=== Section Start ===

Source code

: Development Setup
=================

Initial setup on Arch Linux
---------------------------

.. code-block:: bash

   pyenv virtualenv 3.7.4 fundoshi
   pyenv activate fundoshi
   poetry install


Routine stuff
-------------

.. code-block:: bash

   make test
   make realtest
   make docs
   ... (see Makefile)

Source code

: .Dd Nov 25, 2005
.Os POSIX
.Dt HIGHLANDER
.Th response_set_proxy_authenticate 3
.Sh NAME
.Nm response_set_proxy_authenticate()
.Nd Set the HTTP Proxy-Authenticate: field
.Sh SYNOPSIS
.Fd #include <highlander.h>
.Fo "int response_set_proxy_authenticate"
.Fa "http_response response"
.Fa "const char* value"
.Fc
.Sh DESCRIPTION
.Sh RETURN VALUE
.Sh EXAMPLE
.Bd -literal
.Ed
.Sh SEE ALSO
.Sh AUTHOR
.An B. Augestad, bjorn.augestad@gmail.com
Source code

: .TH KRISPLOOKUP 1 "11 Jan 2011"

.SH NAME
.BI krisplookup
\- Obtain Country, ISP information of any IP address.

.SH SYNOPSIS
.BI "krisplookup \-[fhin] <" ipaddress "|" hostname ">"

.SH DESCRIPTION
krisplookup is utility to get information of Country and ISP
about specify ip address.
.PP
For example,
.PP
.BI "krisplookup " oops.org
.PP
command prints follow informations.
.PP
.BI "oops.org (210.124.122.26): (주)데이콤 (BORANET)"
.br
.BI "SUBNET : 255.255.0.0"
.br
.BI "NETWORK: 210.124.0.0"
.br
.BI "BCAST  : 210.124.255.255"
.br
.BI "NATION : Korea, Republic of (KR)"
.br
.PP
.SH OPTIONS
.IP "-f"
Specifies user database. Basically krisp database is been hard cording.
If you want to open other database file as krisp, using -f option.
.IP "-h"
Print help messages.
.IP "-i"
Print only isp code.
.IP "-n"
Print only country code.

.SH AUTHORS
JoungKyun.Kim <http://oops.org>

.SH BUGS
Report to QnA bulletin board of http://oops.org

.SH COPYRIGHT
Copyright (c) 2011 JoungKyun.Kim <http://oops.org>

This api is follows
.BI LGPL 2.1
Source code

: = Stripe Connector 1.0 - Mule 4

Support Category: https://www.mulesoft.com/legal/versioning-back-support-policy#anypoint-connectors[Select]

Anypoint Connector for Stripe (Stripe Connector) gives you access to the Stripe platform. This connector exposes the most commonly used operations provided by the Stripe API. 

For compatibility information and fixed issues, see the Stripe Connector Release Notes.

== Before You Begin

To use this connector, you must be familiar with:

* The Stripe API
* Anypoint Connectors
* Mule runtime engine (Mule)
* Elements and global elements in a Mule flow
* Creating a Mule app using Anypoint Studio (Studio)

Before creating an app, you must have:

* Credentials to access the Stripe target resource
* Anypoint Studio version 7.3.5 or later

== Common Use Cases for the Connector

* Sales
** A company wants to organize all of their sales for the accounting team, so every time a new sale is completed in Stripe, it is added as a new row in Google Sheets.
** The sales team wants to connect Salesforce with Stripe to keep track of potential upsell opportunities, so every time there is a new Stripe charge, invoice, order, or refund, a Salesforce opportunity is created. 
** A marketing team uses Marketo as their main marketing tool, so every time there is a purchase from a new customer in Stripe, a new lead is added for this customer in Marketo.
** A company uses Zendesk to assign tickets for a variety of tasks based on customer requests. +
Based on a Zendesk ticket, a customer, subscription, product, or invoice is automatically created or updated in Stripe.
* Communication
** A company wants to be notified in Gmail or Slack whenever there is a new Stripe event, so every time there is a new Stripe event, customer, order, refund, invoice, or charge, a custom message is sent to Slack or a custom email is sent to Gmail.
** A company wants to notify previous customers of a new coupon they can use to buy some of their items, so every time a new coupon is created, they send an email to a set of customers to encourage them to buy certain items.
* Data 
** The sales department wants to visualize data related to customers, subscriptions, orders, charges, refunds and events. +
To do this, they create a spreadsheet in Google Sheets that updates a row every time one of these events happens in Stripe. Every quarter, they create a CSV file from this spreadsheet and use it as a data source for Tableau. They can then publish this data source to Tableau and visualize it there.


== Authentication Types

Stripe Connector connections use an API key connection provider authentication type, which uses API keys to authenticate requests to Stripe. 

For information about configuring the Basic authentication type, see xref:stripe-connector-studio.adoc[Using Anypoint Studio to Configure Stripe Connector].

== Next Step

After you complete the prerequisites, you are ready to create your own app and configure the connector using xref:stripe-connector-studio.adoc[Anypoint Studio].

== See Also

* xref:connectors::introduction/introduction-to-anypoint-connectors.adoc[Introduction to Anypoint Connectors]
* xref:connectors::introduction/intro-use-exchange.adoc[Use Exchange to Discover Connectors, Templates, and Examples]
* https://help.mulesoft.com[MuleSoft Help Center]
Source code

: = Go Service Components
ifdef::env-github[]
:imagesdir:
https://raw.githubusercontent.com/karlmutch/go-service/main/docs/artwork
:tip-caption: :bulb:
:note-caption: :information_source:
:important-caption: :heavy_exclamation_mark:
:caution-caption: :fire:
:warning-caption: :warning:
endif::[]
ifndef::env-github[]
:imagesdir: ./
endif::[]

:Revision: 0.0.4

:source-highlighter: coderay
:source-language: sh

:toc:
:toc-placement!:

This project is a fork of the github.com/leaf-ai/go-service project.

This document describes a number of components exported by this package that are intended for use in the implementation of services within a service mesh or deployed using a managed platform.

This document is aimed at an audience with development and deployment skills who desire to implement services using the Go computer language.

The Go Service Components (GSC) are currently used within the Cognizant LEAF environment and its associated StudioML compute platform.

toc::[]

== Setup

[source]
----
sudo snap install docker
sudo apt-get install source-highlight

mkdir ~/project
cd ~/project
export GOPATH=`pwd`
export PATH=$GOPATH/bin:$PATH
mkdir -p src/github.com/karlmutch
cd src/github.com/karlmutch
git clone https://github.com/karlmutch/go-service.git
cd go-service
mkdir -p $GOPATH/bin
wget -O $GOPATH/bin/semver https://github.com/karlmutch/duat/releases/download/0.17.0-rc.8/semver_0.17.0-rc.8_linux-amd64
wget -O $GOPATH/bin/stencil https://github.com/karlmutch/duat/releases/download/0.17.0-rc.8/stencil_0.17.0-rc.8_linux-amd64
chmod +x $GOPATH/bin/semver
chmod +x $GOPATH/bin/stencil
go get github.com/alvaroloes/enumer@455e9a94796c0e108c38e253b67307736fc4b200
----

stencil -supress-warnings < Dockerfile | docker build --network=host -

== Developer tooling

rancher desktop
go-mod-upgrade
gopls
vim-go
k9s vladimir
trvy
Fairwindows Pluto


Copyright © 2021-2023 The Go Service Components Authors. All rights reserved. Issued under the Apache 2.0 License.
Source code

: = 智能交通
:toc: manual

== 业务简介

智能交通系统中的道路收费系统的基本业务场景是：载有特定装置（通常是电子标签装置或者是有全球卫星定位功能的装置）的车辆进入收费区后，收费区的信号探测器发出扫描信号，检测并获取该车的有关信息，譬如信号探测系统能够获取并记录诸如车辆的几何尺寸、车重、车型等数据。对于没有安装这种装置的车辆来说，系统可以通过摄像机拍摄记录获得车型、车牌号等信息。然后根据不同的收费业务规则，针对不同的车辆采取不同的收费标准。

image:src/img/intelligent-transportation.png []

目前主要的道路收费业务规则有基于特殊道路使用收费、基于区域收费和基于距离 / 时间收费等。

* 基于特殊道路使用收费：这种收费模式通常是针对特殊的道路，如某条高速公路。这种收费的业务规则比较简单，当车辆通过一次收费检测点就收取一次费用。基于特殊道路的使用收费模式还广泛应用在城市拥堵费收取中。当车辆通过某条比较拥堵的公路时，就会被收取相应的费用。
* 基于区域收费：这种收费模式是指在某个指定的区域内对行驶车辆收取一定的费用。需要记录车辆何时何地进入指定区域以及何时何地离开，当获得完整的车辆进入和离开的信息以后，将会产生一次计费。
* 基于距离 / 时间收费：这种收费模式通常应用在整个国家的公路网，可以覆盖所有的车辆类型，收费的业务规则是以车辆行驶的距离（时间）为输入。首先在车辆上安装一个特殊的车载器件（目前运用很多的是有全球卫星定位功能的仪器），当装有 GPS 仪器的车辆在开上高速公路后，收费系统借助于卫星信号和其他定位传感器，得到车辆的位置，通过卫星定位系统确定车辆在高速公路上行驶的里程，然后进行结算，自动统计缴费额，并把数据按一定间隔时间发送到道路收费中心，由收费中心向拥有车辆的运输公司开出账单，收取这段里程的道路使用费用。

=== Section End ===

Reproduce the entries exactly, but only from their first line to the line holding "command prints follow informations.", with that last line kept.

Answer to this task.
Source code

: Development Setup
=================

Initial setup on Arch Linux
---------------------------

.. code-block:: bash

   pyenv virtualenv 3.7.4 fundoshi
   pyenv activate fundoshi
   poetry install


Routine stuff
-------------

.. code-block:: bash

   make test
   make realtest
   make docs
   ... (see Makefile)

Source code

: .Dd Nov 25, 2005
.Os POSIX
.Dt HIGHLANDER
.Th response_set_proxy_authenticate 3
.Sh NAME
.Nm response_set_proxy_authenticate()
.Nd Set the HTTP Proxy-Authenticate: field
.Sh SYNOPSIS
.Fd #include <highlander.h>
.Fo "int response_set_proxy_authenticate"
.Fa "http_response response"
.Fa "const char* value"
.Fc
.Sh DESCRIPTION
.Sh RETURN VALUE
.Sh EXAMPLE
.Bd -literal
.Ed
.Sh SEE ALSO
.Sh AUTHOR
.An B. Augestad, bjorn.augestad@gmail.com
Source code

: .TH KRISPLOOKUP 1 "11 Jan 2011"

.SH NAME
.BI krisplookup
\- Obtain Country, ISP information of any IP address.

.SH SYNOPSIS
.BI "krisplookup \-[fhin] <" ipaddress "|" hostname ">"

.SH DESCRIPTION
krisplookup is utility to get information of Country and ISP
about specify ip address.
.PP
For example,
.PP
.BI "krisplookup " oops.org
.PP
command prints follow informations.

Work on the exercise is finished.